The Long Con of ‘Better Call Saul’
The ‘Breaking Bad’ prequel played on its audience’s expectations until the very end
Over six years and 63 episodes of Better Call Saul, Vince Gilligan and Peter Gould sought to show us how Breaking Bad‘s supremely cynical, engagingly glib, combatively garish, comic relief meth cartel consigliere, Saul Goodman (Bob Odenkirk) and gruff, lethal, ruthlessly efficient, remarkably spry if not so limber, Swiss Army knife of a enforcer/fixer Mike Ehrmantraut (Jonathan Banks) became who they were and the complex forces and environments that molded them.
Gilligan and Gould along with their classic noir-infused writers and color-mad, graphics arts sensibility-soaked cinematographers succeeded. Gloriously.
Mostly…
Mike’s path to perdition is the more prosaic of the two and the easier to parse. Although over the course of the six-year series he takes on different roles, from parking lot attendant to cold-blooded assassin, internally Mike doesn’t really change. Painfully aware of his failings, Mike does not need or seek external recognition or reinforcement. Obligation to family keeps him going.
Mike’s major transformation within Better Call Saul results in a rejection of his slow boil self recriminations for past decisions and concomitant slow motion suicide. With O.C.D. sociopath Gus Fring (Giancarlo Esposito)’s aid he learns to accept who he is and his place in “the game”. Thus Mike resolves to play the hand life dealt him as honorably as he can. This is a necessary delusion. Mike’s actions, despite talk of “the game” and limiting the carnage to its participants, still hurts people who should not be hurt and kills people who should not be killed.

GIVEN TASK 1 = Reproduce the passage of the review of Better Call Saul from "Gilligan and Gould" up to and including "cinematographers succeeded. Gloriously.".
GIVEN TASK 2 = Write out every one of the rows after the review word for word, omitting the pictures.
The review of Better Call Saul and the rows that come after it have nothing to do with each other.

DATA SHOWN =
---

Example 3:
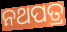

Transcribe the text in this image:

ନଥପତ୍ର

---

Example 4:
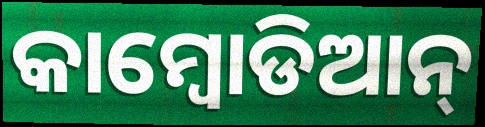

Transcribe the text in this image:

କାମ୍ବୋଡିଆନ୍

WORKED ANSWER 1 =
Gilligan and Gould along with their classic noir-infused writers and color-mad, graphics arts sensibility-soaked cinematographers succeeded. Gloriously.

WORKED ANSWER 2 =
---

Example 3:

Transcribe the text in this image:

ନଥପତ୍ର

---

Example 4:

Transcribe the text in this image:

କାମ୍ବୋଡିଆନ୍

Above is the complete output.